Recorded data:
=== Section Start ===

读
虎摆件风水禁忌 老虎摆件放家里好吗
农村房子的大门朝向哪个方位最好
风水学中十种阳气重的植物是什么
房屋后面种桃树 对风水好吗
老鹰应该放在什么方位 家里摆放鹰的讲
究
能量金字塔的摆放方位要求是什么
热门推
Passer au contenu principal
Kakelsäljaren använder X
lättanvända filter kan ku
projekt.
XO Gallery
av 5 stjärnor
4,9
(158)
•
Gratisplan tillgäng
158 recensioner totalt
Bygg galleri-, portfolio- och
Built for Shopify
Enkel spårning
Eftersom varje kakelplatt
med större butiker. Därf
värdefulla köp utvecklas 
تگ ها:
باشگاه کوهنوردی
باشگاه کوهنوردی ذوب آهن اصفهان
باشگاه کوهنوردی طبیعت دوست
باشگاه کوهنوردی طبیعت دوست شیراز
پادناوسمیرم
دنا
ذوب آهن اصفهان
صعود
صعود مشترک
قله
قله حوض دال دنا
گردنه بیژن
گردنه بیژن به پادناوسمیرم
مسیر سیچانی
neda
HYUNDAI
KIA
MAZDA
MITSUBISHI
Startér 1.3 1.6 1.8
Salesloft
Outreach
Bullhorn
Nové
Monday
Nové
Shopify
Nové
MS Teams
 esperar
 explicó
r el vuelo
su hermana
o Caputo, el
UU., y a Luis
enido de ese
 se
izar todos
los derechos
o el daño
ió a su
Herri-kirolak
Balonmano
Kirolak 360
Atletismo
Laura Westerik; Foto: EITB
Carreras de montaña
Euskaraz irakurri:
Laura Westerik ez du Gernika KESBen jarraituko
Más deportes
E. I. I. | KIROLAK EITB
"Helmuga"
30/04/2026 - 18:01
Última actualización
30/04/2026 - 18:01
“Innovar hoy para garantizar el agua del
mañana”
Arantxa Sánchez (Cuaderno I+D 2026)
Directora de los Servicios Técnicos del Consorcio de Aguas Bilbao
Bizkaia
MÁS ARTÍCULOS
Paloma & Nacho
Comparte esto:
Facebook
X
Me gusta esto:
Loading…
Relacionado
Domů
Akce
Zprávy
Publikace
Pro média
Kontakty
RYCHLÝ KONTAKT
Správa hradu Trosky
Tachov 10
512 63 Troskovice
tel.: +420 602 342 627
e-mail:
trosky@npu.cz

=== Section End ===

* [Problem statement]:
Your answer should be exactly the lines of the data above, from the first through the line containing "med större butiker. Därf".

* [Solved exercise]:
读
虎摆件风水禁忌 老虎摆件放家里好吗
农村房子的大门朝向哪个方位最好
风水学中十种阳气重的植物是什么
房屋后面种桃树 对风水好吗
老鹰应该放在什么方位 家里摆放鹰的讲
究
能量金字塔的摆放方位要求是什么
热门推
Passer au contenu principal
Kakelsäljaren använder X
lättanvända filter kan ku
projekt.
XO Gallery
av 5 stjärnor
4,9
(158)
•
Gratisplan tillgäng
158 recensioner totalt
Bygg galleri-, portfolio- och
Built for Shopify
Enkel spårning
Eftersom varje kakelplatt
med större butiker. Därf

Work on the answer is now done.